Hello,
anyone knows when it will be possible to create certificates for domains containing German Umlauts?
Kind Regards
Peter
Hello,
anyone knows when it will be possible to create certificates for domains containing German Umlauts?
Kind Regards
Peter
Let’s Encrypt has supported Internationalized Domain Names (IDN) since last fall.
As part of the IDN system, domains with non-ASCII characters such as umlauts are translated from their natural Unicode form by your browser and other client software to a special encoding called punycode. This punycode is what is actually used in the DNS, registered with your domain registrar, etc.
Most Let’s Encrypt clients require you to enter the punycode form of the domain as opposed to the unicode form. Even if a client accepted the unicode form, the certificate it gets for you would contain the punycode form, because that’s what matters to the underlying technology.
If you do not know the punycode form of your domain, you can convert it using https://www.punycoder.com
If you are using the punycode form of your domain and you’re still having trouble issuing for a domain containing an umlaut, please open a topic in the Help section of the forum and answer all of the questions in the template.
OK, thank you very much for your answer!
I agree that a built-in Unicode to Punycode conversion would be extremely helpful, though, whether it detects automatically or requires a switch.

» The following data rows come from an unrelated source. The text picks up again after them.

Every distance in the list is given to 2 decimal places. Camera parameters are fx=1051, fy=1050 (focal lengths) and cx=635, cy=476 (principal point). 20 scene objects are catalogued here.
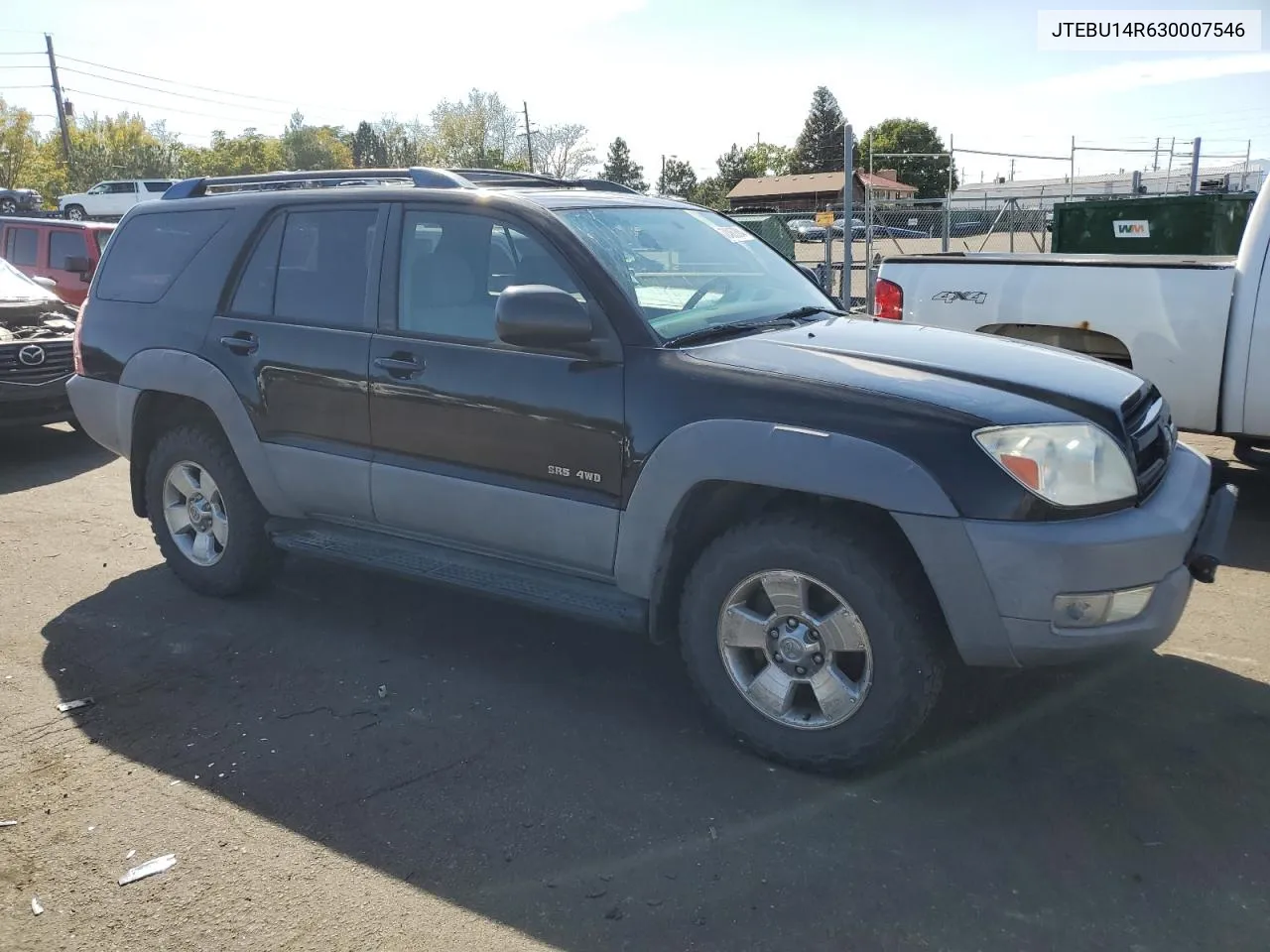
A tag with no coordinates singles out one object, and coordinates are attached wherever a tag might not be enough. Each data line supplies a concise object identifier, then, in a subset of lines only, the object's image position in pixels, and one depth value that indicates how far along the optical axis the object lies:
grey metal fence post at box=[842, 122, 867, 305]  10.91
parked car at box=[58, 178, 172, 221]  42.06
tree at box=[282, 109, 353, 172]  88.56
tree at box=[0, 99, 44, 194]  62.59
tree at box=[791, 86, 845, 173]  96.47
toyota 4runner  3.05
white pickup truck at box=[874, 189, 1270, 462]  5.75
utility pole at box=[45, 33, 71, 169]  53.78
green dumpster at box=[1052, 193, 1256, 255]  10.27
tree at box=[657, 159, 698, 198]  68.06
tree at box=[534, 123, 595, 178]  80.81
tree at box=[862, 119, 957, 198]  78.19
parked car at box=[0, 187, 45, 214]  40.97
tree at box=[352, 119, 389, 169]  85.46
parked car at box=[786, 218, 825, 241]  27.05
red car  12.38
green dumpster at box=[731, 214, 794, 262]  13.17
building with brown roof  71.50
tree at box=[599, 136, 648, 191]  90.38
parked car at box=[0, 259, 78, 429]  7.95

We had a bit of a debate about this for Certbot and we currently don't do it, based on the belief that web server configuration files don't allow the Unicode forms, so users will need the Punycode form anyway. If this isn't accurate, maybe we should revisit that question.
Maybe we should give a better error in this case by at least performing the encoding and telling the user what it would be (like "Error: The name wunderschön.de
should be entered as xn--wunderschn-mcb.de
") . However, if I remember correctly, the built-in Python language IDNA support does not implement the most current version of the specification, so we would probably then acquire an extra Python dependency for an up-to-date library, while Certbot is already criticized for having too many dependencies.
Certbot already indirectly depends on -- and certbot-auto
installs -- the idna
package, which implements IDNA2008. I think it's a dependency of cryptography and/or requests.
Whoops, really? We sure do have a lot of dependencies.
In that case I think I will revisit at least giving people a more useful error message suggesting the correct Punycode form because it would be about three more lines of code.